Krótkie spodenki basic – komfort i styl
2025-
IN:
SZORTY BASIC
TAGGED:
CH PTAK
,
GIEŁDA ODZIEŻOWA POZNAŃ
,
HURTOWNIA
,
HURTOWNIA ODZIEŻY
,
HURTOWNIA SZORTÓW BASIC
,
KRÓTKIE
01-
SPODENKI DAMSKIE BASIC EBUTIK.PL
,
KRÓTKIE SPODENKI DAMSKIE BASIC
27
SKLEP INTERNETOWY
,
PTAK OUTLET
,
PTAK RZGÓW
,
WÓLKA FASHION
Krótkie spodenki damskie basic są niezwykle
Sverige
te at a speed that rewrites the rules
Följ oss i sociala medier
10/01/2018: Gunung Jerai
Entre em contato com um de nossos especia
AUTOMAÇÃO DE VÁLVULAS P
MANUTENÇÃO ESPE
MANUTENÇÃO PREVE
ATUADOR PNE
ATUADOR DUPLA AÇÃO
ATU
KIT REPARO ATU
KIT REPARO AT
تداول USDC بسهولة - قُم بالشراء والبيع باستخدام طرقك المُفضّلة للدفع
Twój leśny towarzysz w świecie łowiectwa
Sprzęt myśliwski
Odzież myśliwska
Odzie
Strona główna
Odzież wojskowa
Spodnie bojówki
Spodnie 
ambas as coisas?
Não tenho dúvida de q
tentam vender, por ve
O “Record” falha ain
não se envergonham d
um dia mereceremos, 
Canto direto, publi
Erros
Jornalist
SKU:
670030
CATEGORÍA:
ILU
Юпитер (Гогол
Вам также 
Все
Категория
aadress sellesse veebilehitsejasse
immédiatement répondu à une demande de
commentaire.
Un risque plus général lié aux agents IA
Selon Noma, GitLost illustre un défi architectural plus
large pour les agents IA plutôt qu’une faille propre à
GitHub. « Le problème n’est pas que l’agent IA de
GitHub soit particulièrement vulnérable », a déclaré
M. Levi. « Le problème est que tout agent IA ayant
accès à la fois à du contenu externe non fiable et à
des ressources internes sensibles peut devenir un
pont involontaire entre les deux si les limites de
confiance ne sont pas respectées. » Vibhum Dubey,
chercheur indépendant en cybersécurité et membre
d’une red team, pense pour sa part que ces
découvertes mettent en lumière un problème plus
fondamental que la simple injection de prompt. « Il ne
____
__Work to be completed__
Give back, word for word, only the lines above from the line holding "Spodnie bojówki" to the line holding "commentaire.", both included.

__Task result__
Spodnie bojówki
Spodnie 
ambas as coisas?
Não tenho dúvida de q
tentam vender, por ve
O “Record” falha ain
não se envergonham d
um dia mereceremos, 
Canto direto, publi
Erros
Jornalist
SKU:
670030
CATEGORÍA:
ILU
Юпитер (Гогол
Вам также 
Все
Категория
aadress sellesse veebilehitsejasse
immédiatement répondu à une demande de
commentaire.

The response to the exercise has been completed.